When fully built, the garden will be one of the largest Chinese gardens outside of China. Designed and built in conjunction with architects and artisans from Seattle and its sister city, Chongqing, the garden will is the first in the United States to authentically represent the Sichuan style. The Garden features Sichuan horticulture and the rock formations inspired by China's Yangtze River gorges. Where possible, its formal halls and pavilions were fabricated in Chongqing using traditional materials and methods, and artisans from China supervised their installation in Seattle.

The Garden is being constructed in phases. The first phase, the Pine and Plum Pavilion, was opened in the early 1990s. The "Knowing the Spring Courtyard," the second traditional structure in the Garden, was completed in the fall of 2010 and opened to the public in February 2011. In May 2011 a Grand Opening celebration was held with dignitaries from Seattle and Chongqing attending. Components for this courtyard were fabricated in Chongqing, and assembly performed by Chinese artisans from Chongqing and local contractors. The entire project was expected to be completed in 2017.

Dataset entries

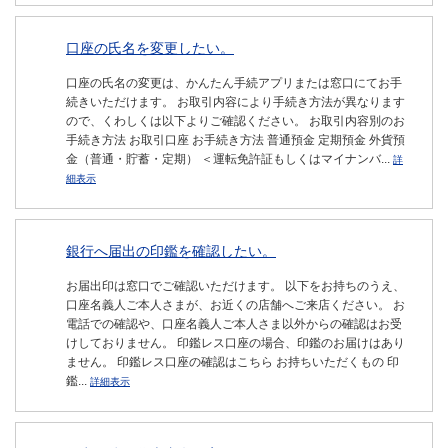
口座の氏名を変更したい。
口座の氏名の変更は、かんたん手続アプリまたは窓口にてお手
続きいただけます。 お取引内容により手続き方法が異なります
ので、くわしくは以下よりご確認ください。 お取引内容別のお
手続き方法 お取引口座 お手続き方法 普通預金 定期預金 外貨預
金（普通・貯蓄・定期） ＜運転免許証もしくはマイナンバ...
詳
細表示
銀行へ届出の印鑑を確認したい。
お届出印は窓口でご確認いただけます。 以下をお持ちのうえ、
口座名義人ご本人さまが、お近くの店舗へご来店ください。 お
電話での確認や、口座名義人ご本人さま以外からの確認はお受
けしておりません。 印鑑レス口座の場合、印鑑のお届けはあり
ません。 印鑑レス口座の確認はこちら お持ちいただくもの 印
鑑...
詳細表示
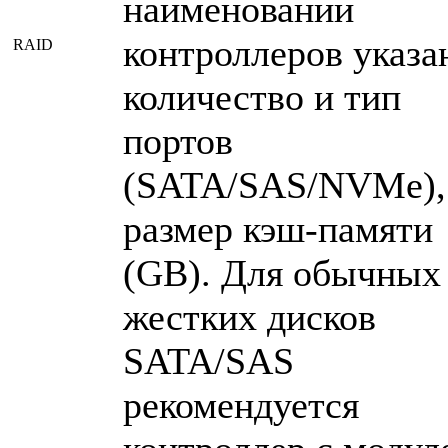
наименовании
контроллеров указа
RAID
количество и тип
портов
(SATA/SAS/NVMe),
размер кэш-памяти
(GB). Для обычных
жестких дисков
SATA/SAS
рекомендуется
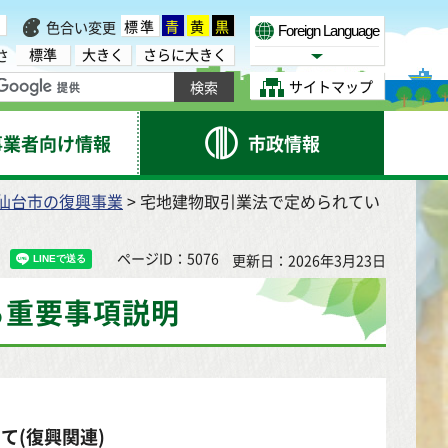
標準
青
黄
黒
色合い変更
Foreign Language
標準
大きく
さらに大きく
さ
Select Language
サイトマップ
事業者向け情報
市政情報
仙台市の復興事業
> 宅地建物取引業法で定められてい
ページID：5076
更新日：2026年3月23日
る重要事項説明
て(復興関連)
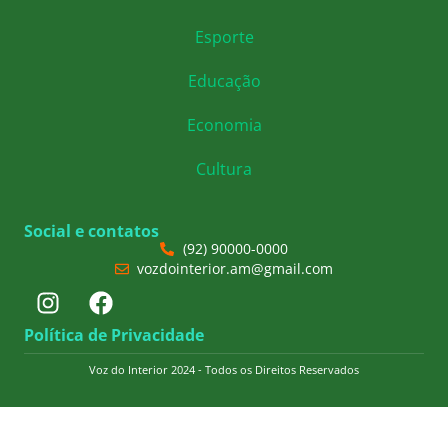
Esporte
Educação
Economia
Cultura
Social e contatos
(92) 90000-0000
vozdointerior.am@gmail.com
Política de Privacidade
Voz do Interior 2024 - Todos os Direitos Reservados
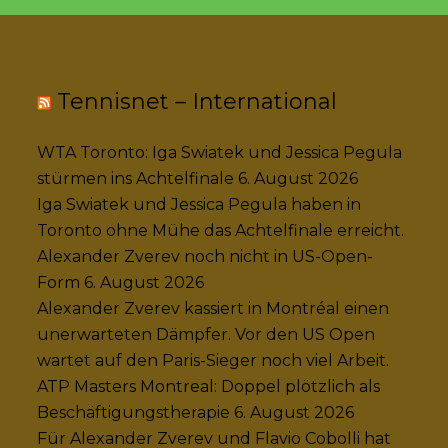
Tennisnet – International
WTA Toronto: Iga Swiatek und Jessica Pegula
stürmen ins Achtelfinale
6. August 2026
Iga Swiatek und Jessica Pegula haben in
Toronto ohne Mühe das Achtelfinale erreicht.
Alexander Zverev noch nicht in US-Open-
Form
6. August 2026
Alexander Zverev kassiert in Montréal einen
unerwarteten Dämpfer. Vor den US Open
wartet auf den Paris-Sieger noch viel Arbeit.
ATP Masters Montreal: Doppel plötzlich als
Beschäftigungstherapie
6. August 2026
Für Alexander Zverev und Flavio Cobolli hat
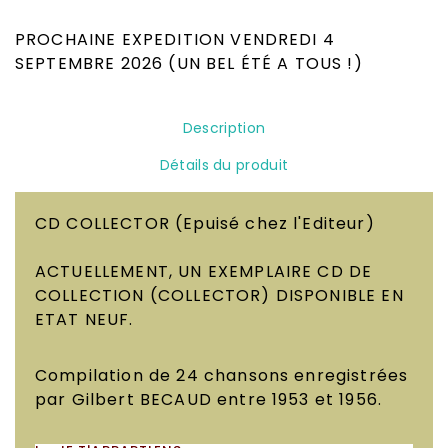
Occasion
PROCHAINE EXPEDITION VENDREDI 4
SEPTEMBRE 2026 (UN BEL ÉTÉ A TOUS !)
Description
Détails du produit
CD COLLECTOR
(Epuisé chez l'Editeur)
ACTUELLEMENT, UN EXEMPLAIRE CD DE
COLLECTION (COLLECTOR) DISPONIBLE EN
ETAT NEUF.
Compilation de 24 chansons enregistrées
par Gilbert BECAUD entre 1953 et 1956.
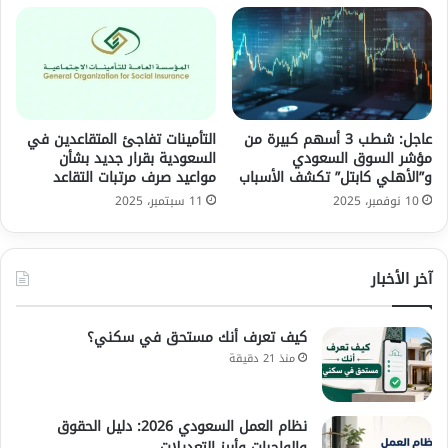
عاجل: شطب 3 أسهم كبيرة من
التأمينات تفاجئ المتقاعدين في
مؤشر السوق السعودي
السعودية بقرار جديد بشأن
و”الأهلي كابتل” تكشف الأسباب
مواعيد صرف مرتبات التقاعد
10 نوفمبر، 2025
11 سبتمبر، 2025
آخر الأخبار
كيف تعرف أنك مستحق في سكني؟
منذ 21 دقيقة
نظام العمل السعودي 2026: دليل الحقوق
والواجبات وأبرز التعديلات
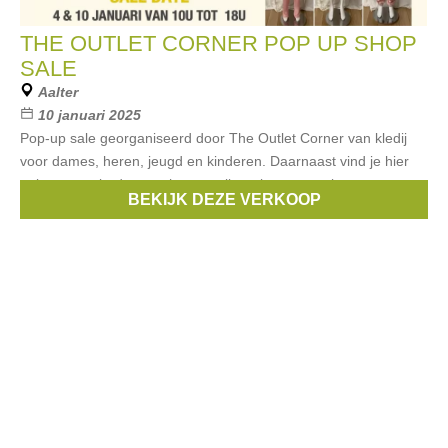
THE OUTLET CORNER POP UP SHOP
SALE
Aalter
10 januari 2025
Pop-up sale georganiseerd door The Outlet Corner van kledij
voor dames, heren, jeugd en kinderen. Daarnaast vind je hier
ook een aanbod aan schoenen, lingerie, accessoires,
BEKIJK DEZE VERKOOP
handtassen, badmode, juwelen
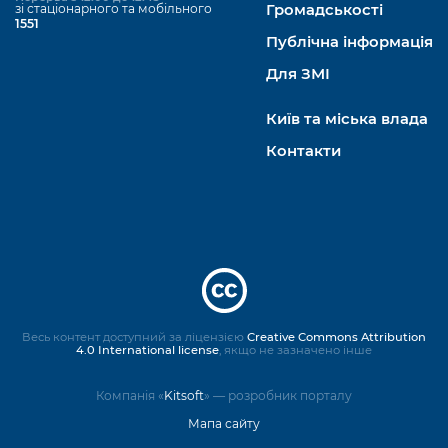
зі стаціонарного та мобільного
Громадськості
1551
Публічна інформація
Для ЗМІ
Київ та міська влада
Контакти
Весь контент доступний за ліцензією
Creative Commons Attribution
4.0 International license
, якщо не зазначено інше
Компанія «
Kitsoft
» — розробник порталу
Мапа сайту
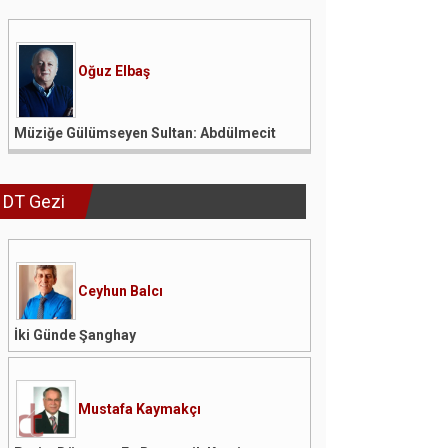
Oğuz Elbaş
Müziğe Gülümseyen Sultan: Abdülmecit
DT Gezi
Ceyhun Balcı
İki Günde Şanghay
Mustafa Kaymakçı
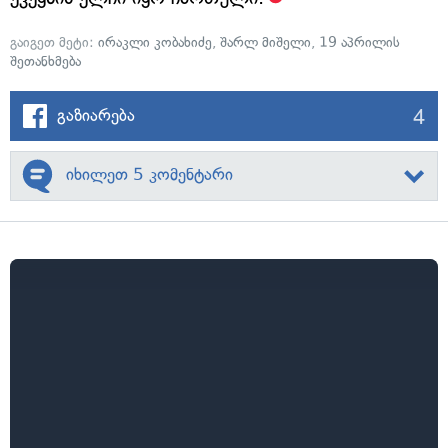
გაიგეთ მეტი:
ირაკლი კობახიძე
,
შარლ მიშელი
,
19 აპრილის
შეთანხმება
4
გაზიარება
იხილეთ 5 კომენტარი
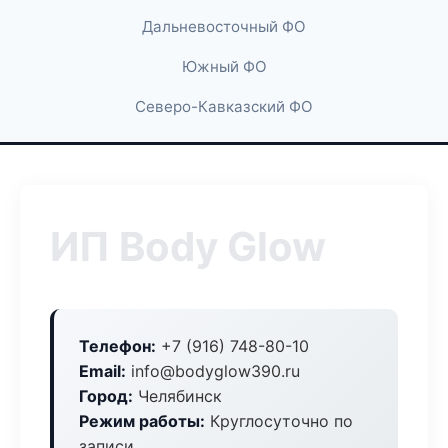
Дальневосточный ФО
Южный ФО
Северо-Кавказский ФО
ИП Body Glow
Телефон:
+7 (916) 748-80-10
Email:
info@bodyglow390.ru
Город:
Челябинск
Режим работы:
Круглосуточно по
записи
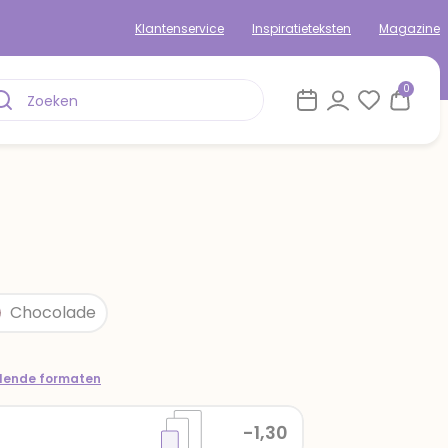
Klantenservice
Inspiratieteksten
Magazine
0
Chocolade
llende formaten
-1,30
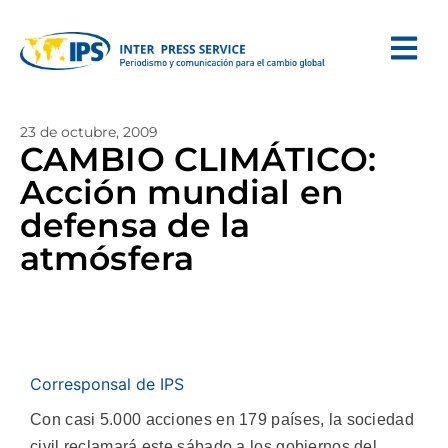
23 de octubre, 2009
CAMBIO CLIMÁTICO:
Acción mundial en
defensa de la
atmósfera
Corresponsal de IPS
Con casi 5.000 acciones en 179 países, la sociedad
civil reclamará este sábado a los gobiernos del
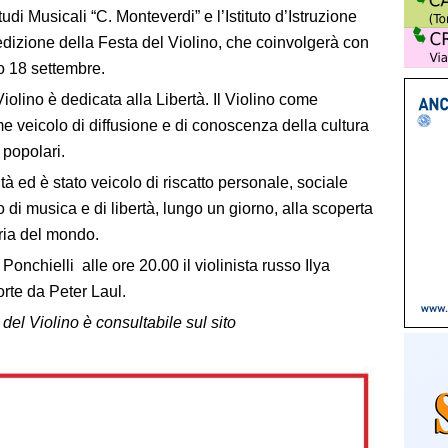
Studi Musicali “C. Monteverdi” e l’Istituto d’Istruzione
 edizione della Festa del Violino, che coinvolgerà con
to 18 settembre.
iolino è dedicata alla Libertà. Il Violino come
veicolo di diffusione e di conoscenza della cultura
 popolari.
ità ed è stato veicolo di riscatto personale, sociale
 di musica e di libertà, lungo un giorno, alla scoperta
oria del mondo.
Ponchielli alle ore 20.00 il violinista russo Ilya
rte da Peter Laul.
el Violino è consultabile sul sito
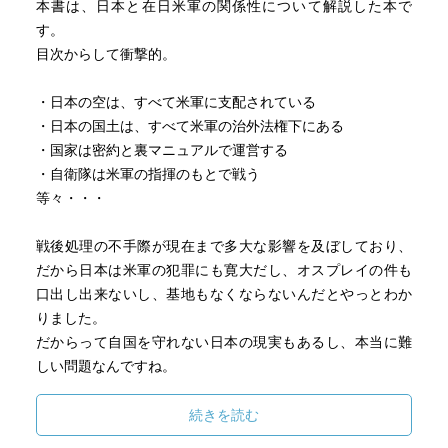
本書は、日本と在日米軍の関係性について解説した本で
す。
目次からして衝撃的。
・日本の空は、すべて米軍に支配されている
・日本の国土は、すべて米軍の治外法権下にある
・国家は密約と裏マニュアルで運営する
・自衛隊は米軍の指揮のもとで戦う
等々・・・
戦後処理の不手際が現在まで多大な影響を及ぼしており、
だから日本は米軍の犯罪にも寛大だし、オスプレイの件も
口出し出来ないし、基地もなくならないんだとやっとわか
りました。
だからって自国を守れない日本の現実もあるし、本当に難
しい問題なんですね。
北方領土問題も、実はこれらの密約のせいで100％絶対に解
続きを読む
決できないそうです。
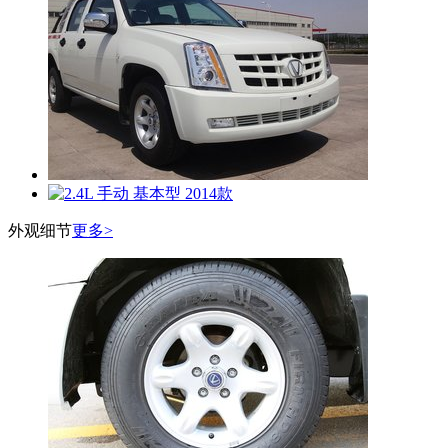
外观细节
更多>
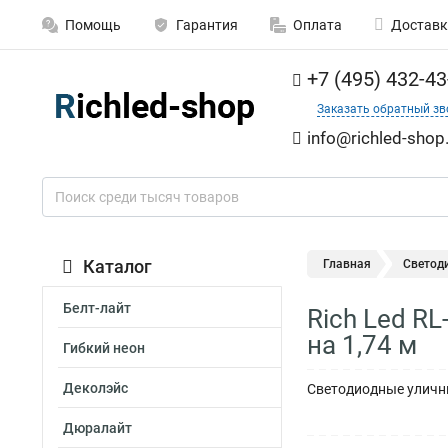
Помощь
Гарантия
Оплата
Доставк
+7 (495) 432-43
Заказать обратный зв
info@richled-shop
Каталог
Главная
Светод
Белт-лайт
Rich Led R
на 1,74 м
Гибкий неон
Деколэйс
Светодиодные уличны
Дюралайт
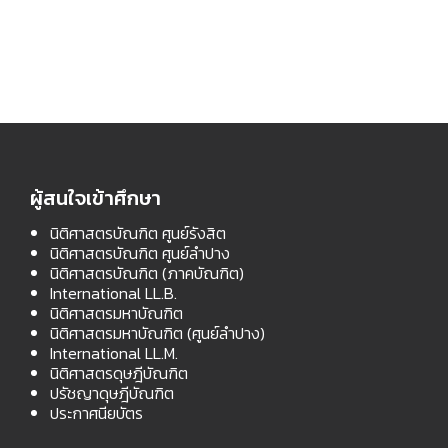
ผู้สนใจเข้าศึกษา
นิติศาสตรบัณฑิต ศูนย์รังสิต
นิติศาสตรบัณฑิต ศูนย์ลำปาง
นิติศาสตรบัณฑิต (ภาคบัณฑิต)
International LL.B.
นิติศาสตรมหาบัณฑิต
นิติศาสตรมหาบัณฑิต (ศูนย์ลำปาง)
International LL.M.
นิติศาสตรดุษฎีบัณฑิต
ปรัชญาดุษฎีบัณฑิต
ประกาศนียบัตร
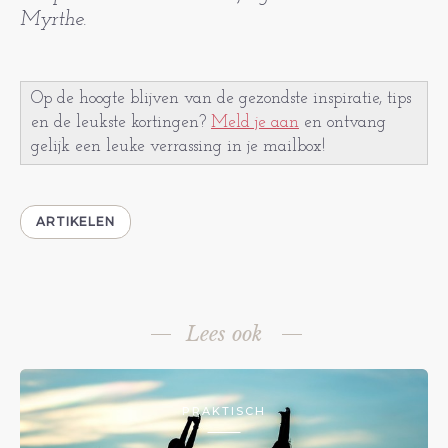
Myrthe.
Op de hoogte blijven van de gezondste inspiratie, tips
en de leukste kortingen?
Meld je aan
en ontvang
gelijk een leuke verrassing in je mailbox!
ARTIKELEN
Lees ook
PRAKTISCH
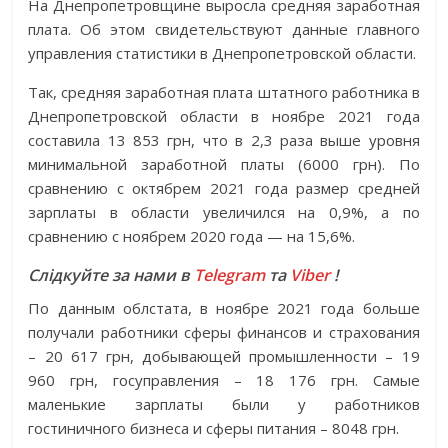
На Днепропетровщине выросла средняя заработная
плата. Об этом свидетельствуют данные главного
управления статистики в Днепропетровской области.
Так, средняя заработная плата штатного работника в
Днепропетровской области в ноябре 2021 года
составила 13 853 грн, что в 2,3 раза выше уровня
минимальной заработной платы (6000 грн). По
сравнению с октябрем 2021 года размер средней
зарплаты в области увеличился на 0,9%, а по
сравнению с ноябрем 2020 года — на 15,6%.
Слідкуйте за нами в
Telegram
та
Viber
!
По данным облстата, в ноябре 2021 года больше
получали работники сферы финансов и страхования
– 20 617 грн, добывающей промышленности – 19
960 грн, госуправления – 18 176 грн. Самые
маленькие зарплаты были у работников
гостиничного бизнеса и сферы питания – 8048 грн.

What to work on:
(a) In the passage about the Chinese garden, reproduce the text word for word. Begin at the words "When fully built, the" and stop after "installation in Seattle.".
(b) Answer these questions from the Chinese garden passage:
(i) What inspired the garden's rock formations?
(ii) What was the first phase of the garden?
(iii) When did the "Knowing the Spring Courtyard" open to the public?
(c) In the Chinese garden passage, turn the paragraph that starts "The Garden is being constructed in phases" into a short list that keeps its main facts.

Results of the tasks:
(a)
When fully built, the garden will be one of the largest Chinese gardens outside of China. Designed and built in conjunction with architects and artisans from Seattle and its sister city, Chongqing, the garden will is the first in the United States to authentically represent the Sichuan style. The Garden features Sichuan horticulture and the rock formations inspired by China's Yangtze River gorges. Where possible, its formal halls and pavilions were fabricated in Chongqing using traditional materials and methods, and artisans from China supervised their installation in Seattle.

(b)
(i) China's Yangtze River gorges.
(ii) The Pine and Plum Pavilion.
(iii) February 2011.

(c)
- The Garden is being built in phases.
- The first phase, the Pine and Plum Pavilion, opened in the early 1990s.
- The second traditional structure, the "Knowing the Spring Courtyard," was completed in fall 2010 and opened to the public in February 2011.
- A Grand Opening celebration was held in May 2011, with dignitaries from Seattle and Chongqing attending.
- The courtyard's parts were made in Chongqing and put together by Chinese artisans from Chongqing and local contractors.
- The whole project was expected to be finished in 2017.